- [Soal yang Diajukan 1] Sebutkan semua ulama yang menurut teks tentang Maulid Nabi menentang peringatan Maulid.
- [Soal yang Diajukan 2] Tulis ulang kata demi kata bagian teks tentang Maulid Nabi, mulai dari kata-kata "Sejak abad ke" dan berhenti setelah kata-kata "secara turun temurun.".
- [Soal yang Diajukan 3] Teruskan teks tentang Maulid Nabi sesudah kalimat terakhirnya.

- [Kutipan untuk Dibaca]
========================

Sejak abad ke 3 Hijriyah, para ulama salafus shaleh telah terbiasa merayakan Maulid Nabi Muhammad SAW.
Para pemimpin dan masyarakat awam pun ikut memeriahkannya secara turun temurun.
Namun akhir-akhir ini, muncul sekelompok Islam yang menyatakan bahwa tradisi
Maulid adalah bid’ah karena tidak
pernah dilakukan oleh Nabi SAW dan para shahabat. Mereka memakai dalil-dalil
yang ditafsiri sendiri untuk menguatkan pendapatnya.
Isu masa lalu
Perbedaan pendapat tentang hukum Maulid sebenarnya
sudah muncul sejak lama. Di antara ulama yang menentang peringatan Maulid
adalah Tajuddin Umar ibn Ali al-Lakhami (penulis al-Maurid fi al-Kalam ala al-Maulid), Ibnu Qayyim al-Jauziyah,
hingga Shalih ibn al-Utsaimin di masa sekarang.
Sedangkan ulama yang mendukung Maulid jumlahnya sangat banyak, di
antaranya al-Hafidz Ibnu Hajar al-Asqalani (773-852), Jalaluddin as-Suyuthi
(849-911), Ibnu Hajar al-Haitami (909-974), Tajuddin Imam as-Subki, Imam
an-Nasa’i, Abdullah ibn Ahmad, Imam al-Baihaqi, Muhammad bin Abbas, Abu Syamah
al-Dimasyqi, Abul Khair ibn al-Jazari, Ibn Rajab al-Hanbali, Abu al-Khathab bin
Dihyah al-Andalusi, Ibnu Jauzi, Ibnu Katsir, Abu Bakar ibn Sayyid Muhammad
Syatha ad-Dimyathi, Ahmad bin Zaini Dahlan, hingga Sayyid Muhammad bin Alawi
al-Maliki.
Imam as-Syafi’i ra membagi hal-hal baru dalam agama (bid’ah) ke dalam 2 (dua) bagian: Pertama, hal baru yang
bertentangan dengan Al-Quran, Sunnah, atsar,
atau ijma’. Ini adalah bid’ah yang
sesat; Kedua, hal baru yang baik dan
tidak bertentangan dengan satu pun di
antara rujukan hukum di atas. Ini adalah inovasi yang
baik dan tidak tercela. Contohnya
adalah penulisan Al-Qur’an, hadits, hingga pelaksanaan
shalat tarawih dan Maulid Nabi. Meskipun belum pernah ada di masa Nabi SAW, akan
tetapi tidak bertentangan dengan sunnah beliau.
Dalil kebolehan
Maulid
Di antara dalil yang membolehkan Maulid adalah firman
Allah Swt yang artinya: “Dan ingatkanlah
mereka kepada hari-hari Allah.” (QS. Ibrahim: 5). Menurut Ubay ibn Ka’b,
yang dimaksud hari-hari Allah adalah nikmat-nikmat dan karunia-karuniaNya.
Kelahiran Nabi Muhammad SAW adalah salah satu nikmat yang maha agung. Sedangkan
syariat memerintahkan kita untuk mengungkapkan rasa syukur atas nikmat dan
karunia Allah Swt.

========================

- [Data yang Diberikan]

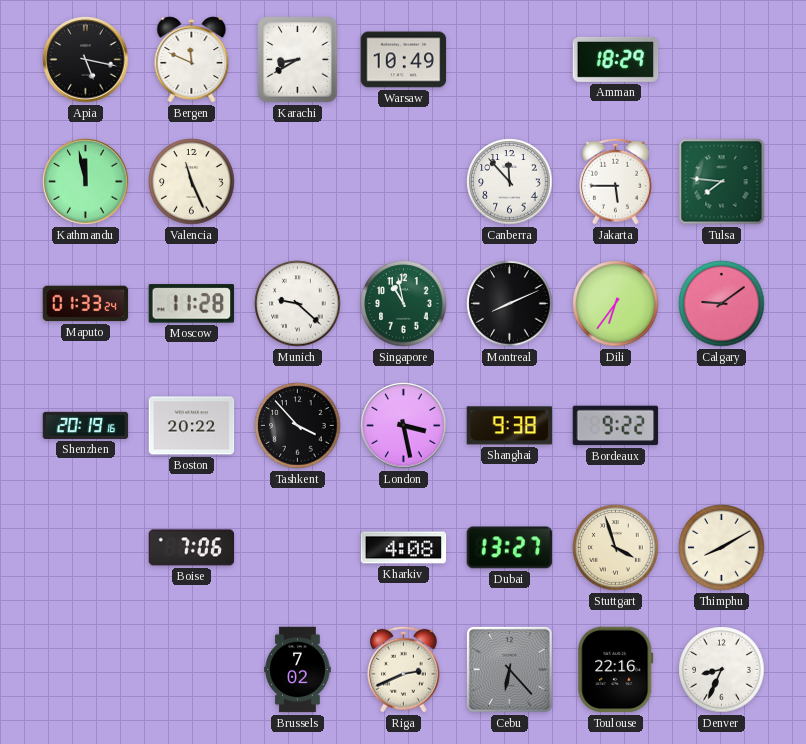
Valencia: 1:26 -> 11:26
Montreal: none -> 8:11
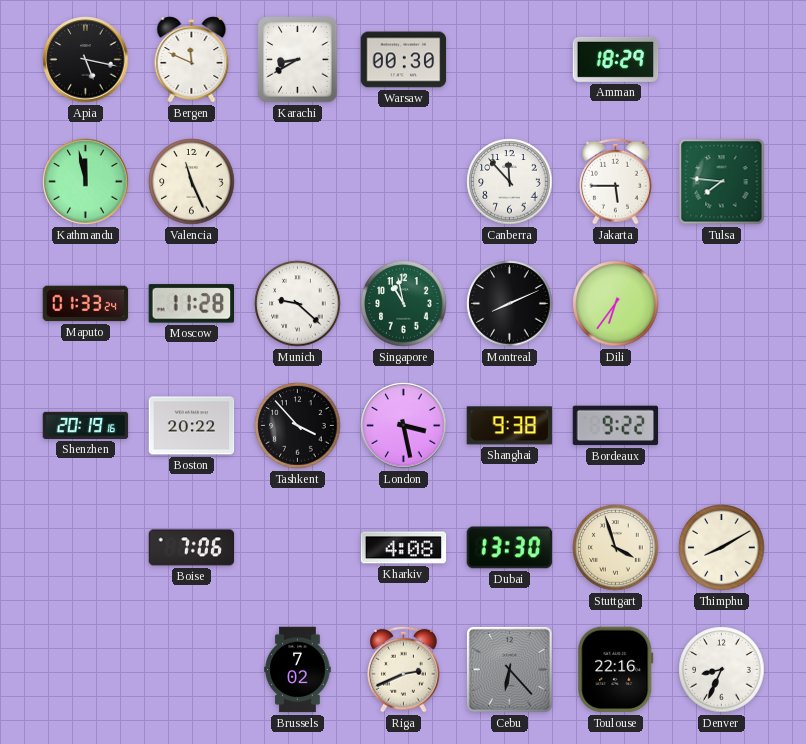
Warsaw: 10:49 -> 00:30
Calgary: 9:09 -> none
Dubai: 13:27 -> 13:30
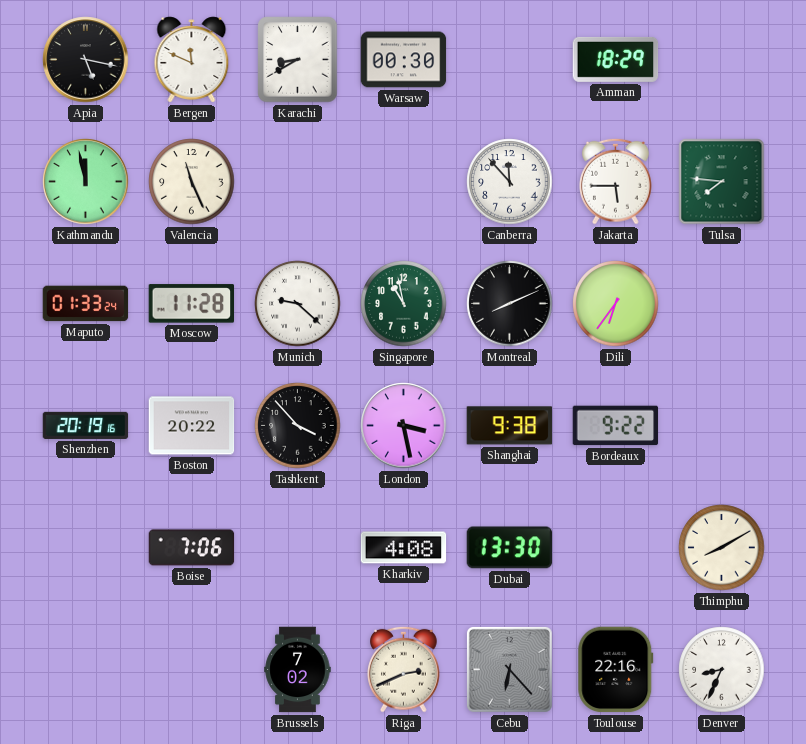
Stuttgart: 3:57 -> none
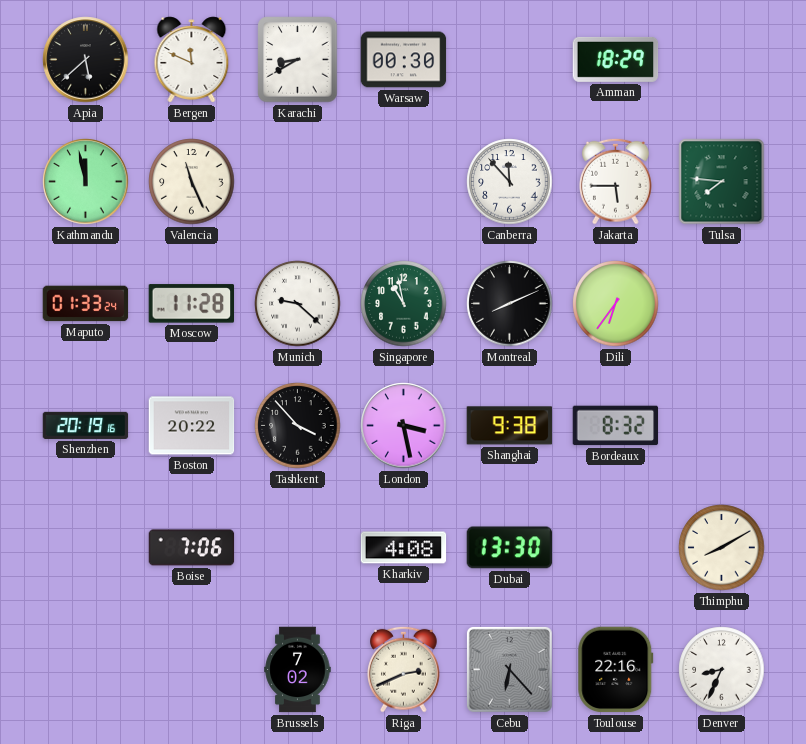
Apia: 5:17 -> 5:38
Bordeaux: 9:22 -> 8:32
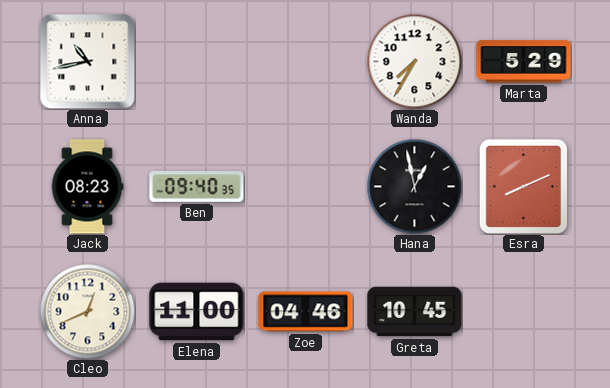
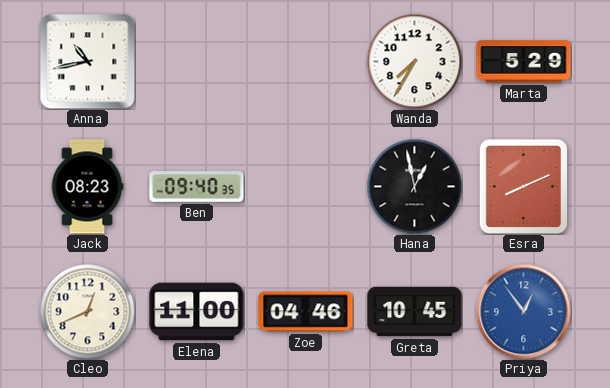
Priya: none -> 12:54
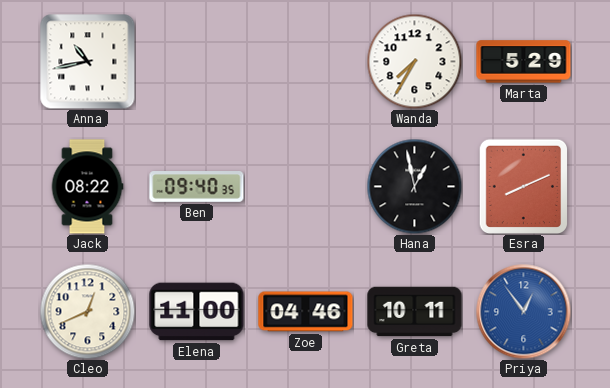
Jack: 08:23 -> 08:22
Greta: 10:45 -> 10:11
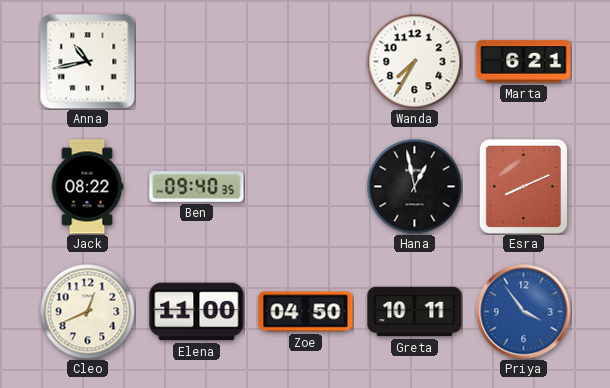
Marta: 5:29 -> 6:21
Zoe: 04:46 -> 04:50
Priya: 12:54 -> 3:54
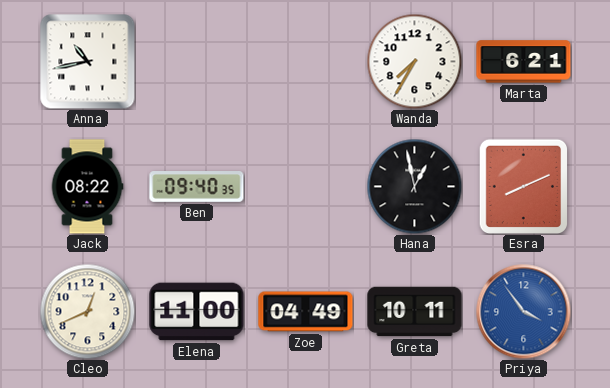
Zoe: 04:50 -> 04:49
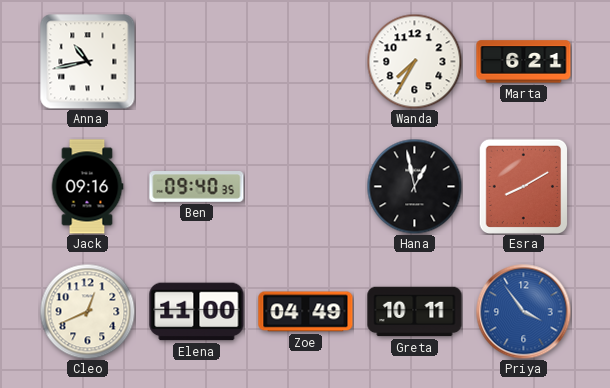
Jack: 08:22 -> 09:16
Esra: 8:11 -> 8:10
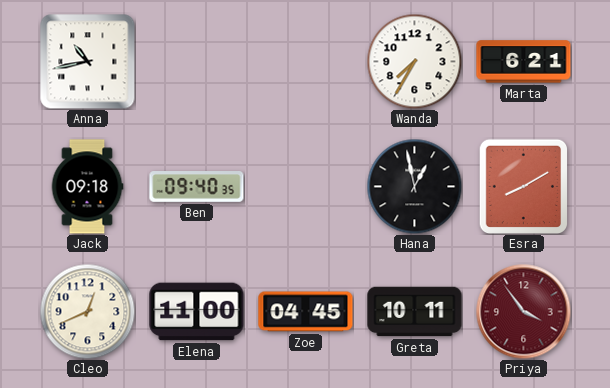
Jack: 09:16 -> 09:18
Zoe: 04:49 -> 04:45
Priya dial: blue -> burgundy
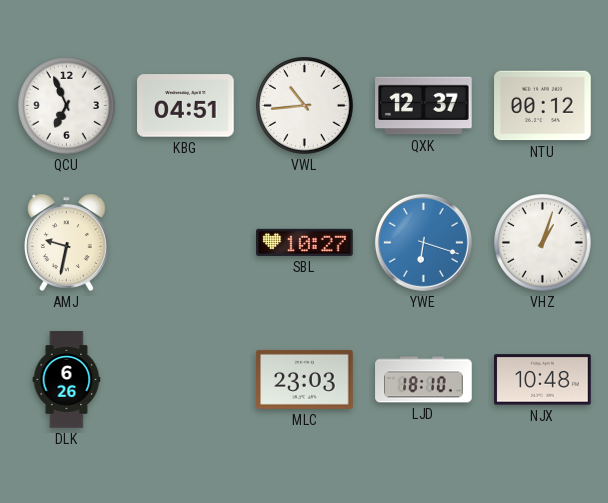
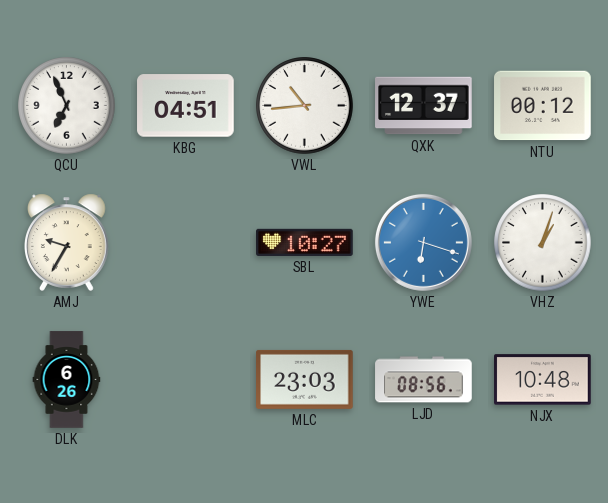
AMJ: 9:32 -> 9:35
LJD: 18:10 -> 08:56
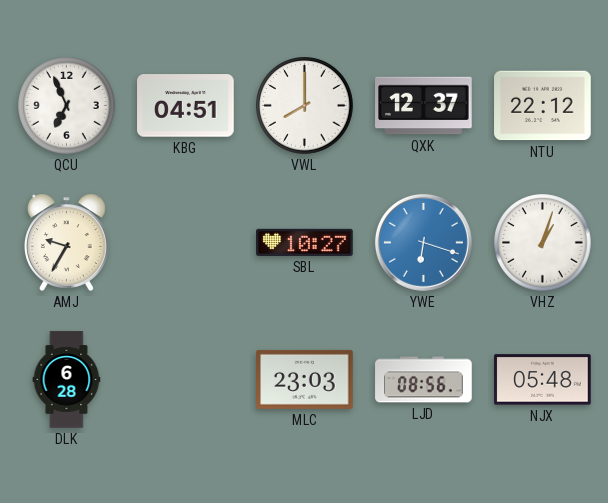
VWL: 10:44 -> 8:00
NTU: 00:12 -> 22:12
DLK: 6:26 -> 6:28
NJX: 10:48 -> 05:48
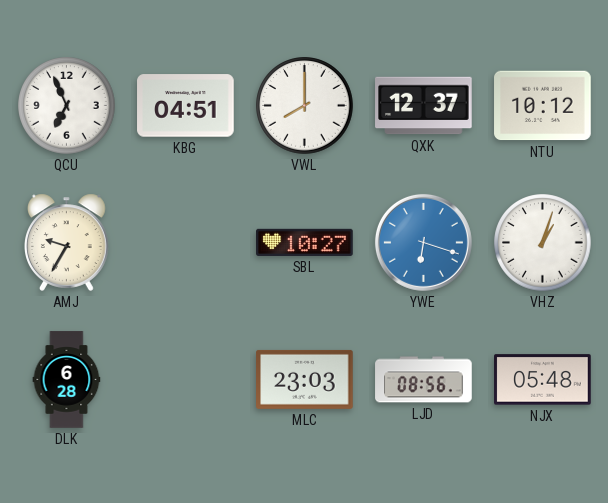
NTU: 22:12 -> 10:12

========================

- [Hasil Tugas 1] Tajuddin Umar ibn Ali al-Lakhami, Ibnu Qayyim al-Jauziyah, dan Shalih ibn al-Utsaimin.

- [Hasil Tugas 2]
Sejak abad ke 3 Hijriyah, para ulama salafus shaleh telah terbiasa merayakan Maulid Nabi Muhammad SAW.
Para pemimpin dan masyarakat awam pun ikut memeriahkannya secara turun temurun.

- [Hasil Tugas 3]
Dalil kedua adalah hadits
yang mengisahkan peringatan Maulid yang dilakukan
sendiri oleh Rasulullah SAW. Dalam hadits riwayat Imam Muslim tersebut, Rasulullah SAW ditanya tentang puasa
Hari Senin yang dilakukannya. Beliau menjawab, “Pada hari itu aku dilahirkan
dan pada hari itu aku mendapat wahyu”.
Hadits ini menunjukkan bahwa Nabi
SAW bersuka cita akan hari kelahirannya, walaupun kegembiraan beliau diwujudkan
dengan puasa. Sedangkan kita menunjukkan kegembiraan dengan cara mengumpulkan
orang-orang untuk membaca Shalawat, membaca Al-Quran, memuji beliau, berzikir,
dan bersedekah. Bentuknya berbeda tapi tujuannya sama.
Dalil ketiga adalah hadits riwayat Imam Bukhari dan Muslim. Yakni saat Nabi SAW tiba di Madinah dan menemukan
orang-orang Yahudi sedang berpuasa Asyura, beliau lalu menanyakan hal itu.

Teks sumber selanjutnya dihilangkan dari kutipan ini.